« La maison du Belge » le troisième volet de la trilogie romanesque d’Isabelle Bielecki, vient de paraître chez M.E.O.

Nous avions interviewé déjà Isabelle Bielecki au moment de la publication de recueils de poèmes (Les jalousies d’Aphrodite un recueil dont Eric Brogniet a magnifiquement analysé la puissance d’évocation « des poèmes maîtrisés, aboutis, évocateurs et célébrant les noces du sensible, du violent et du bel amour ! ») paru peu après le premier tome de ce qui est aujourd’hui un triptyque romanesque achevé. Les mots de Russie ouvraient ce cycle autobiographique, dont l’écriture romanesque permettait à l’auteure d’explorer les origines et de répondre à une promesse ancienne faite au père de la romancière-protagoniste romanesque. Le personnage de cette auto-fiction, Elisabeth, apparaîtra ensuite dans le deuxième volume du cycle dont le titre Les tulipes du Japon évoque un des jalons de la vie « civile » de l’auteure. Il restait à écrire la victoire de l’écriture, c’est à dire la réappropriation de l’identité et de la mémoire: c’est chose faite avec La maison du Belge , un roman dont les miroirs multiples reflètent à la fois les protagonistes de ces décennies de combat, mais aussi les lumières dont certains balisent un cheminement créatif d’un courage et d’une obstination hors du commun, l’écriture comme seule voie de salut. Naguère et aujourd’hui.
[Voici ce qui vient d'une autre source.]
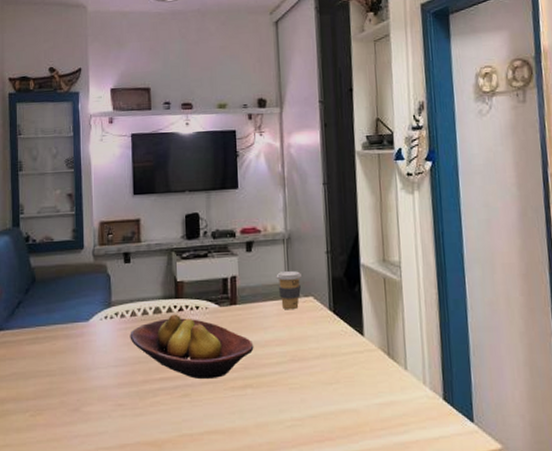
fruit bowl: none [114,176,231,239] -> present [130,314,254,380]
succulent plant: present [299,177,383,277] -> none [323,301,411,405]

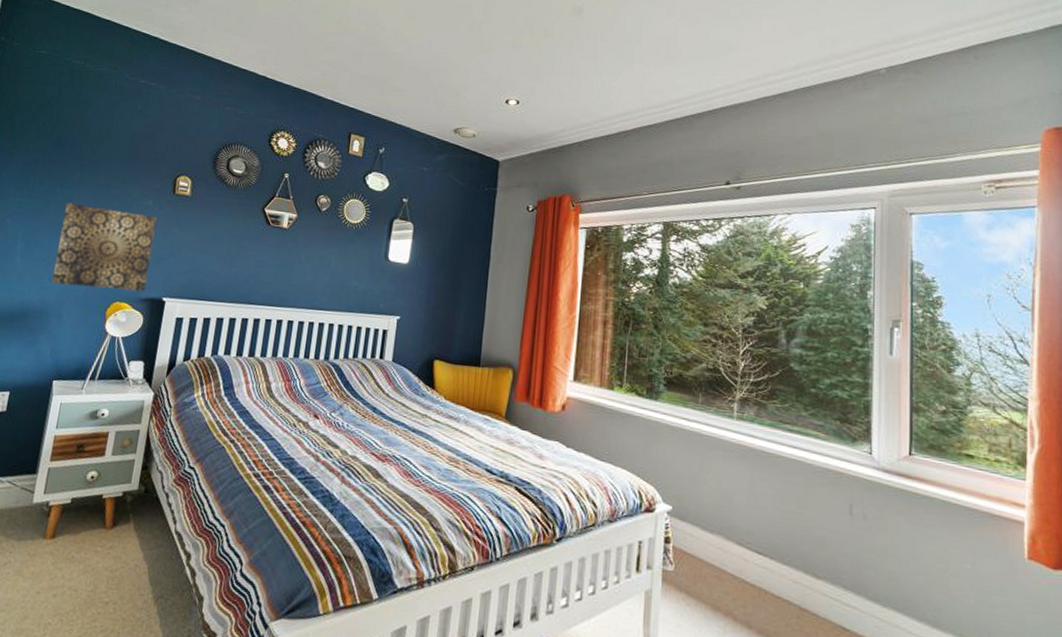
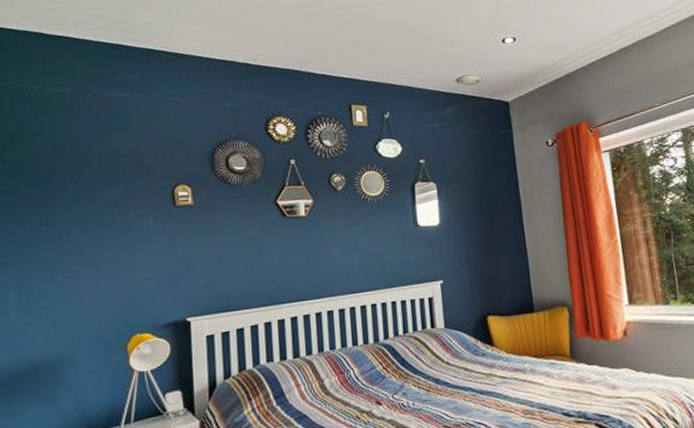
wall art: present [52,202,157,292] -> none [56,234,165,331]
Il y a aussi, en la personne d’une mère de substitution, Marina, une des belles figures de « tutrices de résilience » dont la littérature nous donne parfois d’émouvantes figures. Le roman s’ouvre sur son évocation et s’achève sur les mots que lui attribue, à son décès, la narratrice: « Surtout continue d’écrire, Elisabeth ! »

A lire ce roman, on décèle aussi les différentes écritures auxquelles Isabelle Bielecki s’est depuis toujours consacrée en plus de la fiction romanesque: le théâtre et la poésie. Sans doute y a-t-il dans ces deux genres, le sillage souterrain de la langue originelle, le russe. Peut-être est-ce de là aussi que sont venues les constructions poétiques singulières dont la poète a littéralement créé le genre: les stichous.

Le roman La maison du Belge est paru aux Editions M.E.O. et vient ainsi enrichir le catalogue de cette maison créée et dirigée avec une infatigable énergie par le romancier Gérard Adam, dont on ne dira jamais assez la générosité et l’attention à l’oeuvre « des autres ». Nous l’avons interviewé à plusieurs reprises, que ce soit en tant que romancier ou éditeur. Le livre est précédé d’une préface éclairante de Myriam Watthee-Delmotte. Académicienne, auteure (ne citons que le mémorable livret de l’opéra Verlaine au secret) et essayiste littéraire (spécialiste de Henri Bauchau, elle est l’auteure d’un récent essai bouleversant Dépasser la mort – paru chez Actes Sud- qui décrit en quoi, sur le chemin escarpé et solitaire du deuil, l’expérience littéraire permet de « réélaborer du sens face à la mort de l’un des siens » ) Myriam Watthee-Delmotte scrute ici la force de l’écriture littéraire dans les combats pour l’identité.

Jean Jauniaux, le 19 février 2021

Sur le site des Editions M.E.O.

Après Les mots de Russie et Les tulipes du Japon, La Maison du Belge clôture la reconquête de sa mémoire par Élisabeth, fille d’un couple d’émigrés russo-polonais et personnage central de cette trilogie qui s’échelonne sur plus d’un demi-siècle. Ce troisième volet revient sur l’élaboration du premier. L’auteure livre les coulisses de ce livre qu’elle arrache aux contraintes, tant intérieures – briser l’amnésie, se réapproprier son passé, tenir la promesse faite à son père d’écrire sur lui, sur sa mère, sur leur huis clos de cauchemar – qu’extérieures – exprimer sa nature d’artiste et d’écrivain en dépit des manipulations d’un riche amant narcissique dont elle s’est follement éprise. Comme l’écrit l’académicienne Myriam Watthee-Delmotte, cet amant, « initialement vampirique, perd son combat contre son imparable concurrent qu’est l’écriture littéraire […] ».